I went to Skagit Valley on Saturday morning to photograph bald eagles. We left at 6 am and got there just around 7:40 am. We saw 31 eagles altogether, 24 of them while heading east, and only 7 on our way back west (around 11:30 am) - if you plan to go, you definitely want to arrive early in the morning to increase your chances of seeing eagles.
The trip was a great practice session for my safari in late May. Lessons learned or reaffirmed.
- I need to practice more with my long lens - shooting at 600 mm with a 1.4x teleconverter requires careful planning.
- Less is more - I need to keep things simple and minimize the gear I take. The ES 300 f/2.8 is being removed from my safari camera bag. I will just use the 24-70 f/2.8, 100-400 f4.5-5.6, and 600 f/4.

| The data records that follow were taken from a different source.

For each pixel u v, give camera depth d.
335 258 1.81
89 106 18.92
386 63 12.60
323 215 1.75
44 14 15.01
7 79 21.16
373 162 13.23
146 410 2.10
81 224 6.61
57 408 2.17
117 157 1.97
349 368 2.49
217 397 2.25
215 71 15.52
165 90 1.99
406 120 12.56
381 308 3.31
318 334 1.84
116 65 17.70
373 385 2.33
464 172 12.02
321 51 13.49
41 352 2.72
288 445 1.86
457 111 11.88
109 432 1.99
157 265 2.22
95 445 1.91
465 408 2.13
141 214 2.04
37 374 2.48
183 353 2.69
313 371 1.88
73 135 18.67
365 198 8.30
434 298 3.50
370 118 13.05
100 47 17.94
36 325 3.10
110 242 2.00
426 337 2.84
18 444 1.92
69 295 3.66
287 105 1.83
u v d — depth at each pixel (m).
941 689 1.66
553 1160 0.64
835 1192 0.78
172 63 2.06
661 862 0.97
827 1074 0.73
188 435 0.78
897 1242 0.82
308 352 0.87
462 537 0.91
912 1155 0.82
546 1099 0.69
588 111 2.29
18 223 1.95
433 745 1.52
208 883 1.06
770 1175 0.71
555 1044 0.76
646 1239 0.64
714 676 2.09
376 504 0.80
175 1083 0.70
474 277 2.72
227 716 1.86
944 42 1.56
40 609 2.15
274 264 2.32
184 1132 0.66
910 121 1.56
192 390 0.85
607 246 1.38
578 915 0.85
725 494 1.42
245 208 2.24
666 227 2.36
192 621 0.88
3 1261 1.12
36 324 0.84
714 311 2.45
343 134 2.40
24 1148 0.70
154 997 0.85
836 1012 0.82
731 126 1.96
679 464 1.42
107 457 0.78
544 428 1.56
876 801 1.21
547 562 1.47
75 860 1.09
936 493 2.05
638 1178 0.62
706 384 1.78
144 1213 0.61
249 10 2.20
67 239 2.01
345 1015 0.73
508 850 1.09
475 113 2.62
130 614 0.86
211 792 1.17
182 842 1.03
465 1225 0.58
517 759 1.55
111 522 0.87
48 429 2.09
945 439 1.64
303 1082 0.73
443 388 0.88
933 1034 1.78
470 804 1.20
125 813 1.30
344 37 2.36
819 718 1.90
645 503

- I need more than 1 camera, you loose too much time and shots switching lenses. Ideally I would have at least 2 cameras, one on the 100-400, and another on the 600. Using 2 Canon 5Ds would be ideal to simplify settings and share batteries, but I am tempted to try a Canon 1D MKII N for its auto-focus system and 8 fps.
After 4 hours in the field, my favorite shot from the whole Skagit Valley trip is the one below
Shot with a Canon 5D, ES 28-300 F 3.5-5.6L IS, Aperture priority, 300 mm, 5.6A at 1/100 sec, ISO 1600, hand held.
In all honesty, all Eagle shots were pretty ordinary, and many were not sharp enough.
I will try to go back again next Saturday if the weather cooperates.